Listed records Block Start

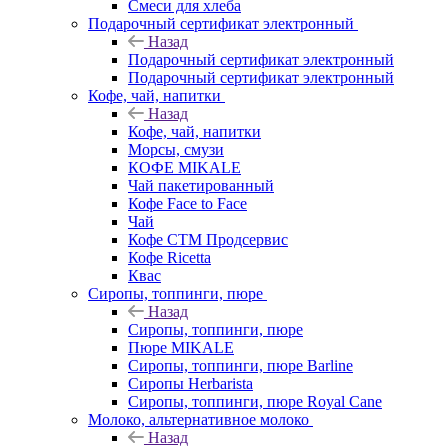
Смеси для хлеба
Подарочный сертификат электронный
Назад
Подарочный сертификат электронный
Подарочный сертификат электронный
Кофе, чай, напитки
Назад
Кофе, чай, напитки
Морсы, смузи
КОФЕ MIKALE
Чай пакетированный
Кофе Face to Face
Чай
Кофе СТМ Продсервис
Кофе Ricetta
Квас
Сиропы, топпинги, пюре
Назад
Сиропы, топпинги, пюре
Пюре MIKALE
Сиропы, топпинги, пюре Barline
Сиропы Herbarista
Сиропы, топпинги, пюре Royal Cane
Молоко, альтернативное молоко
Назад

Listed records Block End

Transcribe the text of the material above line for line, keeping every word and repeated line as it appears. Leave the pictures out of your answer.

Смеси для хлеба
Подарочный сертификат электронный
Назад
Подарочный сертификат электронный
Подарочный сертификат электронный
Кофе, чай, напитки
Назад
Кофе, чай, напитки
Морсы, смузи
КОФЕ MIKALE
Чай пакетированный
Кофе Face to Face
Чай
Кофе СТМ Продсервис
Кофе Ricetta
Квас
Сиропы, топпинги, пюре
Назад
Сиропы, топпинги, пюре
Пюре MIKALE
Сиропы, топпинги, пюре Barline
Сиропы Herbarista
Сиропы, топпинги, пюре Royal Cane
Молоко, альтернативное молоко
Назад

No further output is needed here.